**原文:**
_ _ _ _

AtomicInteger源码解析

AtomicInteger类介绍

AtomicInteger是在JDK的java.util.concurrent.atomic包中提供的，线程安全的Integer操作类。之所以说它是线程安全的，是相对于int类型的数据来说的。

比如下面这个例子：

public class UseIntUnsafe implements Runnable {
	private static int value = 0;

	@Override
	public void run() {
		for (int i = 0;i < 1000;i++) {
			value++;
		}
	}
	
	public static void main(String[] args) {
		UseIntUnsafe unsafe = new UseIntUnsafe();
		
		for (int i = 0;i < 10;i++) {
			Thread t = new Thread(unsafe);
			t.start();
		}
		
		try {
			Thread.sleep(3000);
		} catch (InterruptedException e) {
			// TODO Auto-generated catch block
			e.printStackTrace();
		}
		
		System.out.println("Final value is " + value);
	}
	
}

上述代码做的事情：

1. 声明一个静态的int值value
2. 实现Runnable接口，并实现其run方法
3. 在run方法中对value自增1000次
4. 开启5个线程，每个线程对value自增1000次
5. 观察结果。

_ _ _ _

**给定数据:**
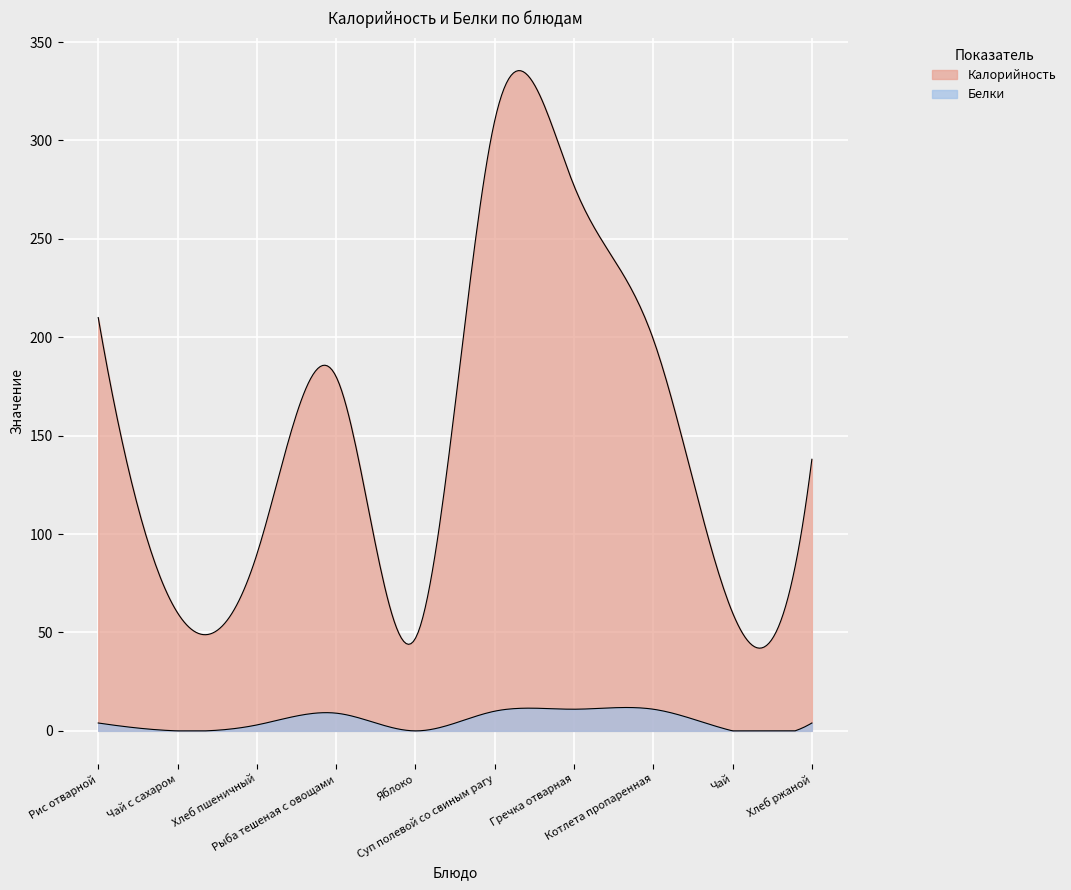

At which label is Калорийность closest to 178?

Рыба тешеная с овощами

_ _ _ _

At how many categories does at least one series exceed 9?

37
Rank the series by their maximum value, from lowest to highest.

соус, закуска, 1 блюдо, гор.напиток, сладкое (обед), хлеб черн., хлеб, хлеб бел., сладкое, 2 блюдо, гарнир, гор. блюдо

_ _ _ _

**任务要求 1:** 修改数据行：从含有"At which label"的那一行起，到含有"Рыба тешеная с овощами"的那一行为止，把这几行重新写出，并将其中的"closest"换成"nearest"，其余内容一律不变。
**任务要求 2:** 从原文结束处接着往下写这篇AtomicInteger源码解析。

**你的回答 1:**
At which label is Калорийность nearest to 178?

Рыба тешеная с овощами

**你的回答 2:**
运行上述代码，可以发现每次跑完的结果都不一样：

这是因为int类型在自增的时候（i++或者++i），不是一个原子操作完成的。它大略可以分为三步

1. 从原来的地址中取出值
2. 对值加1
3. 放回原来的地址

这三步中，任何一步在执行的时候，线程被切换走，都会导致最后结果的不一致。

因此，JDK就提供了一个采用CAS思想实现的原子类AtomicInteger。

类图

AtomicInteger继承了抽象类Number，并实现了其longValue，doubleValue等方法。

主要属性

// setup to use Unsafe.compareAndSwapInt for updates
    private static final Unsafe unsafe = Unsafe.getUnsafe();
    private static final long valueOffset;
    private volatile int value;

unsafe：是sun封装出来，主要实现CAS算法的实现类。Atomic*的类都是借助这个Unsafe类实现的

valueOffset：当前值value在整个类对象内存地址中的偏移值。这个值在一个静态的代码块中完成初始化

static {
        try {
            valueOffset = unsafe.objectFieldOffset
                (AtomicInteger.class.getDeclaredField("value"));
        } catch (Exception ex) { throw new Error(ex); }
    }

value：当前值

主要方法

AtomicInteger()

/**
     * Creates a new AtomicInteger with initial value {@code 0}.
     */
    public AtomicInteger() {
    }

无参构造函数，value取默认值0

AtomicInteger(int)

/**
     * Creates a new AtomicInteger with the given initial value.
     *
     * @param initialValue the initial value
     */
    public AtomicInteger(int initialValue) {
        value = initialValue;
    }

有参构造函数，将value的值初始化为指定的initialValue

get()

/**
     * Gets the current value.
     *
     * @return the current value
     */
    public final int get() {
        return value;
    }

获取当前值

set(int)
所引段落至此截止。